Friday, 26 March 2010

Orange Mud Cups

This week I had a go at combining two of my favourite cakes, the chocolate brownie and the lemon drizzle. Only, y'know, with orange because then it would be chocolate orange which is probably better than chocolate lemon. Anyway, the results were astonishing.

(makes 16 cupcakes)
185g butter
185g dark chocolate
3 eggs
275g golden caster sugar
1 medium-large orange
85g plain flour
40g cocoa powder
6 tablespoons icing sugar


# Put a small pan of water on to boil, and put a bowl on top. Make sure the bowl doesn't touch the water. Chop up butter and chocolate and melt them together in the bowl. Keep stirring and don't let it burn. That would be horrible. When it's all blended, take it off the stove.

# Turn your oven to Gas 4, 177c, 350f.

# Crack eggs into a large mixing bowl and pour sugar on top. Beat with an electric whisk for AGES. It does take ages. If you can do it with one of them olde fashioned acoustic whisks, then I commend your wrist action.
Whip until the mixture is really thick like an amazing custard.

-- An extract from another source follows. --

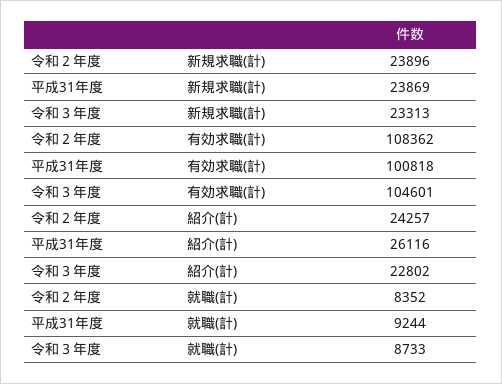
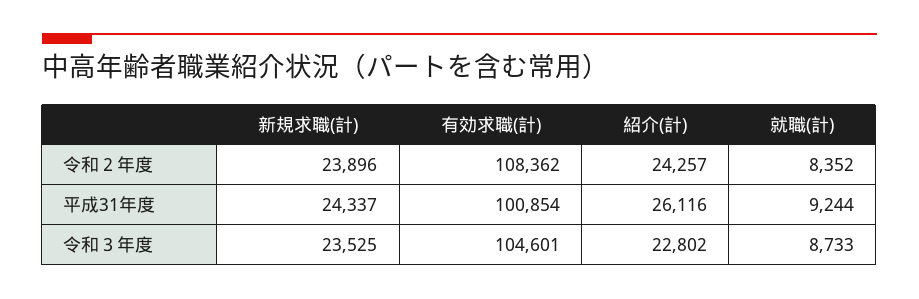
平成31年度, 新規求職(計): 23869 -> 24337
令和３年度, 新規求職(計): 23313 -> 23525
平成31年度, 有効求職(計): 100818 -> 100854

# Grate the zest of your orange. Put about a quarter of it aside for later, stir the rest into the melty chocolate butter, which should be quite cool now.

# Pour melty chocolate orange butter into the egg mousse and use a spatula to fold it in. Keep stirring gently until it is well blended and you can no longer resist eating some.

# Sift flour and cocoa powder into the mix and stir again until it is looking like a cake batter.

# Set out a cupcake tray with paper cases and spoon about a tablespoon and a half of mixture into each. The cakes are going to rise quite dramatically in the oven, but will shrink again, so be generous. Pop in the oven for 15-20 minutes

(At this point I would like to say that doing them as cupcakes was a bit of a mistake on my part. What would work really well is greasing 8 or so ramekins with butter, splitting the mixture between them, and baking for about 30 minutes.)

# While the cakes are baking, juice your orange and put that bit of left over zest in it. Sift in the icing sugar and dissolve it until you have a syrup.

# Test if cakes are done. They should be reasonably solid around the edges and have a crispy brownie-like crust, but very squishy if you poke the middle. Remove from oven if they're done, give them a couple of extra minutes if not.

# Once they're ready, prick the tops of the cakes with a skewer (or fondue fork) and pour about a tablespoon of the orange syrup onto each cake and leave for a few minutes to absorb. This is sticky and horrible and amazing.

# Eat a cake now if you wish. They are amazing warm, but they do rather fall apart, so get a spoon. If you do the cupcake version, leave them to cool completely and microwave for about 15 seconds to serve. If you do the mini-soufflé version, serve immediately with good vanilla ice-cream and pretend you've made a very posh orange chocolate fondant pudding, when what it really is is a Mud Cup.


Amanda said...

Where's the Horror in this?! I want one. Can you come and live in my kitchen?

howlie, said...

*is hungry*
I made chocolate orange fairy cakes not so long ago, chocolate cake, then orange butter cream icing.